# What is needed
Update everything from "10:31:50. Photo attached below." down to "Recorded time: 10:45" in the entries below by changing "Recorded time" to "Logged time" and leaving the rest as it is.

# Given data
>> Start

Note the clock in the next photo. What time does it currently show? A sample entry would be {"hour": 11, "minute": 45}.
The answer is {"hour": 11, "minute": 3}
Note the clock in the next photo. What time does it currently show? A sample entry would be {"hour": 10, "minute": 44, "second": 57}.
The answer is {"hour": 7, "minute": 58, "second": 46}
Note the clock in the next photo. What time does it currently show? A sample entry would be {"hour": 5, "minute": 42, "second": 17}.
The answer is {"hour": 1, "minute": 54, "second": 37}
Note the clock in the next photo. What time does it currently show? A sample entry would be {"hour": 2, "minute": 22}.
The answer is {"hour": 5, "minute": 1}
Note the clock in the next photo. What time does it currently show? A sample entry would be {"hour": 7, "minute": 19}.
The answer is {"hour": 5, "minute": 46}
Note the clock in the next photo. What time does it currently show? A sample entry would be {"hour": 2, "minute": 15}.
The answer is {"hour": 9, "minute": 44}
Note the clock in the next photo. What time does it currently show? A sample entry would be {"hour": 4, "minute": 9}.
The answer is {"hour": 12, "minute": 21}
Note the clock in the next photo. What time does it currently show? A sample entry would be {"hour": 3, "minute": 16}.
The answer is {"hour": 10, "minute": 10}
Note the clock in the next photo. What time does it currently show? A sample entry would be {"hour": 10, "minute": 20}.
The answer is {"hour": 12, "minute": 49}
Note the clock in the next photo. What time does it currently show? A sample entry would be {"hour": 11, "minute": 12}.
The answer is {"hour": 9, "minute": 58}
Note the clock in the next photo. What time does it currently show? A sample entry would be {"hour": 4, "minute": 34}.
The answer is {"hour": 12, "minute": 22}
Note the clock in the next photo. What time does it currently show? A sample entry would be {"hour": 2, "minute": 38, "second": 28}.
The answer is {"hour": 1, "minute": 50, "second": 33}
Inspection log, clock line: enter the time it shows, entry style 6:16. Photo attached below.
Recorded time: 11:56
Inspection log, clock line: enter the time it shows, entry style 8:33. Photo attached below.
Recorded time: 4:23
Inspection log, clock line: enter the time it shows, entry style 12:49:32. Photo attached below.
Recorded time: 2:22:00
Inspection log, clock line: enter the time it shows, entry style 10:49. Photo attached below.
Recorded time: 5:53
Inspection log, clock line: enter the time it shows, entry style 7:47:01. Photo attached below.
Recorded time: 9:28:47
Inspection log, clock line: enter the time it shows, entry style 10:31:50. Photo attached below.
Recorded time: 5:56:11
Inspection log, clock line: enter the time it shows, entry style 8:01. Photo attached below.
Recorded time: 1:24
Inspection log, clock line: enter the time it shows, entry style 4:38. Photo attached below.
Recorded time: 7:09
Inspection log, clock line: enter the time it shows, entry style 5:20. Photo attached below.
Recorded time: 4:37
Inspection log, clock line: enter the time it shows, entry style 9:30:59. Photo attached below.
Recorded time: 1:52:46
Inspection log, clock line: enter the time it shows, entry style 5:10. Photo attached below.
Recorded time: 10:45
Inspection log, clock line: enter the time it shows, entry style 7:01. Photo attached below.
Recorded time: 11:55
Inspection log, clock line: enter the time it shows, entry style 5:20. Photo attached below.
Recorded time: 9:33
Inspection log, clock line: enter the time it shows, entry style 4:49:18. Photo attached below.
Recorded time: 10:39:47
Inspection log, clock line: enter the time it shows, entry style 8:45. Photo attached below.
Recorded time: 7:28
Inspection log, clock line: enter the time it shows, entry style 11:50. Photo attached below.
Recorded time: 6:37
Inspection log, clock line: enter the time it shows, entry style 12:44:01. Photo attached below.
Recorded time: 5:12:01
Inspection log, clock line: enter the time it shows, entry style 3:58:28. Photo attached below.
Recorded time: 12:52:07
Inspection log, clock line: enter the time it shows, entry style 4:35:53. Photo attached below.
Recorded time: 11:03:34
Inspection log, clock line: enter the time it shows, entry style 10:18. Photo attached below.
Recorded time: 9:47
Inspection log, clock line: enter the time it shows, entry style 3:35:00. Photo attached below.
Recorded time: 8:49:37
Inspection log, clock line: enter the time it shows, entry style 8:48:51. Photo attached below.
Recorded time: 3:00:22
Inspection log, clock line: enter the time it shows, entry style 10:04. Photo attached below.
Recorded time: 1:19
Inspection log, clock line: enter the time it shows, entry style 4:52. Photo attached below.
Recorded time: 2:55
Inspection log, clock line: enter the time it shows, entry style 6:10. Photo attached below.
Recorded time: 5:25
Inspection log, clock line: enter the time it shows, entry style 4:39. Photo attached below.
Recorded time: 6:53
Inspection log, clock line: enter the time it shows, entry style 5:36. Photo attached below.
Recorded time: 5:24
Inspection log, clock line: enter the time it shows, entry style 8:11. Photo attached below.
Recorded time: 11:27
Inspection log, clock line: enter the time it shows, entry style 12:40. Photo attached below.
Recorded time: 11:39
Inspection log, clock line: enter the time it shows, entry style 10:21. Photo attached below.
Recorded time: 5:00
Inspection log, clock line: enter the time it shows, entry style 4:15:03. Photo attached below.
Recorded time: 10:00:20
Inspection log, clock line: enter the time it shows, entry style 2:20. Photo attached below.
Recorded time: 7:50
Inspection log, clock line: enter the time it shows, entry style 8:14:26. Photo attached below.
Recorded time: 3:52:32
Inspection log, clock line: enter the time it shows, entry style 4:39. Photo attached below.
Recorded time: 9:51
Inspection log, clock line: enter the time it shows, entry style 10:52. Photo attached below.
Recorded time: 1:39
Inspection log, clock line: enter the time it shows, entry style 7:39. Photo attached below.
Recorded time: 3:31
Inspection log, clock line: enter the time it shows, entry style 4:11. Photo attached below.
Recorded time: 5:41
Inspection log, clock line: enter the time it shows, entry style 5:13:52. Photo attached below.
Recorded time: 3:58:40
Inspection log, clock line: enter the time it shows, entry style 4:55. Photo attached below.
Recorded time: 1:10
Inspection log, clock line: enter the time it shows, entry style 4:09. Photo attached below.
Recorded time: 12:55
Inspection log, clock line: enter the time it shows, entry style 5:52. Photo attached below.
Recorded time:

>> End

# Task solution
Inspection log, clock line: enter the time it shows, entry style 10:31:50. Photo attached below.
Logged time: 5:56:11
Inspection log, clock line: enter the time it shows, entry style 8:01. Photo attached below.
Logged time: 1:24
Inspection log, clock line: enter the time it shows, entry style 4:38. Photo attached below.
Logged time: 7:09
Inspection log, clock line: enter the time it shows, entry style 5:20. Photo attached below.
Logged time: 4:37
Inspection log, clock line: enter the time it shows, entry style 9:30:59. Photo attached below.
Logged time: 1:52:46
Inspection log, clock line: enter the time it shows, entry style 5:10. Photo attached below.
Logged time: 10:45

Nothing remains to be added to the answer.